After reading this post on the blog, I started thinking about the difference between Choose Your Own Adventure novels and video games where you can both see and hear the action that is taking place. The game Redshift and Portalmetal does something quite different than the average Choose Your Own Adventure novel, although it borrows a large part of the format.Throughout Redshift and Portalmetal, the player is expected to make choices between two or more options, much like a Choose Your Own Adventure novel. However, these choices and lectures are supplemented by both audio and visual aids. When the character is at border patrol, the video is a constant driving of a car, as if taken from inside the window. All that can be seen is the land passing by and by. In this situation, the player may feel even more connected to the scene he/she is reading about, so the images help bring the player closer to the narrative.

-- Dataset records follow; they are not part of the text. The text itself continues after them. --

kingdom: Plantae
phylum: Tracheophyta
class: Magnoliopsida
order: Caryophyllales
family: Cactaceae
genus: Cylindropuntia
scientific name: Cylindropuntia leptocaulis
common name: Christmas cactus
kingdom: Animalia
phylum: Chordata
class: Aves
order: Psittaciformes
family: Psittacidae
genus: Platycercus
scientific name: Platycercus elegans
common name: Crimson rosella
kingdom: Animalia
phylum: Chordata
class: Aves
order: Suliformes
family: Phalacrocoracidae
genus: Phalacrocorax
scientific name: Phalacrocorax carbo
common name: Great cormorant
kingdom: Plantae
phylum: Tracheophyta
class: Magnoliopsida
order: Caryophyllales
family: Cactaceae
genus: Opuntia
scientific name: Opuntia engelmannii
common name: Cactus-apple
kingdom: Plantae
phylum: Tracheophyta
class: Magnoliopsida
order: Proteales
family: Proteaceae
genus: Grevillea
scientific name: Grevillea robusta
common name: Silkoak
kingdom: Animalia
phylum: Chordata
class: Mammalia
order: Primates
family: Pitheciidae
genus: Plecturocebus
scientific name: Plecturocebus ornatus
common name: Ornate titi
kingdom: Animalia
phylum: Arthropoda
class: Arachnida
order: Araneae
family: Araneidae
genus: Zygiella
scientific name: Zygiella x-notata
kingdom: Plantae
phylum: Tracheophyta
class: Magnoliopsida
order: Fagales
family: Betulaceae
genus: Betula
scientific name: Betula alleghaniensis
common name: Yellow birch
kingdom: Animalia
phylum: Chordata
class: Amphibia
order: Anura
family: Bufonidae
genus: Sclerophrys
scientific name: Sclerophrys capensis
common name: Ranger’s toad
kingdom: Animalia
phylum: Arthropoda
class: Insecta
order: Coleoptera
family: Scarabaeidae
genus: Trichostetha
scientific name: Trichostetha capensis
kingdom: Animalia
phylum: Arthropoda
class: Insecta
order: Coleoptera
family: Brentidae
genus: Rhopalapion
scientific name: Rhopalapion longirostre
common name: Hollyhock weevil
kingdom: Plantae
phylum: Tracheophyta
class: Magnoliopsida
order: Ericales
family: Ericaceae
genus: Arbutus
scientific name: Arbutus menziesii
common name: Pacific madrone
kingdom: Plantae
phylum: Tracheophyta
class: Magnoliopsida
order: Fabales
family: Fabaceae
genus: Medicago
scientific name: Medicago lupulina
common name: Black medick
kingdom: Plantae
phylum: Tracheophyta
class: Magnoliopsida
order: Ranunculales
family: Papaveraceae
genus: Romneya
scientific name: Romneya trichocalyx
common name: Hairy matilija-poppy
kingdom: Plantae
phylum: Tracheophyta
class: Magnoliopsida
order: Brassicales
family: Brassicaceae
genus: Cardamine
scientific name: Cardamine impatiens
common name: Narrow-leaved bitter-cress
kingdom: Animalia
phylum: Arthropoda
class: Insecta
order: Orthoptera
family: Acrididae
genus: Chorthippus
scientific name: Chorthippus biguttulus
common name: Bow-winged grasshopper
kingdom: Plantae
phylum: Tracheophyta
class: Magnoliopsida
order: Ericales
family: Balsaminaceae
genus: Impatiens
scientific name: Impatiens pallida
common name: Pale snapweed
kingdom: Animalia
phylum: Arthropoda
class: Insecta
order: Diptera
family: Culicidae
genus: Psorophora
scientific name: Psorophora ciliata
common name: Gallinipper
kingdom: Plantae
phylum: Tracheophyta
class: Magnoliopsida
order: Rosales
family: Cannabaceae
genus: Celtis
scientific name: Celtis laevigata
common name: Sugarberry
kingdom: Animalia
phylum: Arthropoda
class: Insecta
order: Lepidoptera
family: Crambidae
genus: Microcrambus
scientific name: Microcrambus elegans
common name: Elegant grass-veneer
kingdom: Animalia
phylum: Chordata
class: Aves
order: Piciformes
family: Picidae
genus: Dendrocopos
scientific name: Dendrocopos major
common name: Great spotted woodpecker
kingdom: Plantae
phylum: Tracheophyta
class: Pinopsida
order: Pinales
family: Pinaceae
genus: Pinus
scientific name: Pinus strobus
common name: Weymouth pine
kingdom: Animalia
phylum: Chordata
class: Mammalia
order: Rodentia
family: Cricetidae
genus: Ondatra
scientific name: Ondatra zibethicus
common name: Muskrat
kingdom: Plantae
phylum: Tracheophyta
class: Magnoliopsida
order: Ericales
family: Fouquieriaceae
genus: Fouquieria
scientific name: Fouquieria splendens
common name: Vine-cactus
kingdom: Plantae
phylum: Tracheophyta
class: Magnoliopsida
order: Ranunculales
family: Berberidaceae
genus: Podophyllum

However, the narrative is interspersed by small videos taken of the character as she walks in the snow, or on the rocks. She speaks different fragments from the game, her voice sounding in the background. Suddenly, the player is forcefully taken out of the game and forced to watch someone else live through the actions.
In a way, the game doesn’t want the player to become integrated with the character, to play the game as him/herself. Just when the player starts to think that he/she is starting to get the hang of it, they’re forced out of the character’s body and take the place of a mere spectator, unable to participate in any of the actions.
I can’t say I understand what the motives were in the creation of this dynamic. The ending, however, leads the player to reflect on the lives of other people who are seemingly living the narrated situations day by day, and in the end, there is a clear line drawn between the player and the characters/people referred to. This is not what I would have personally done. Wouldn’t it be easier to relate to these people if the player became fully integrated into the character?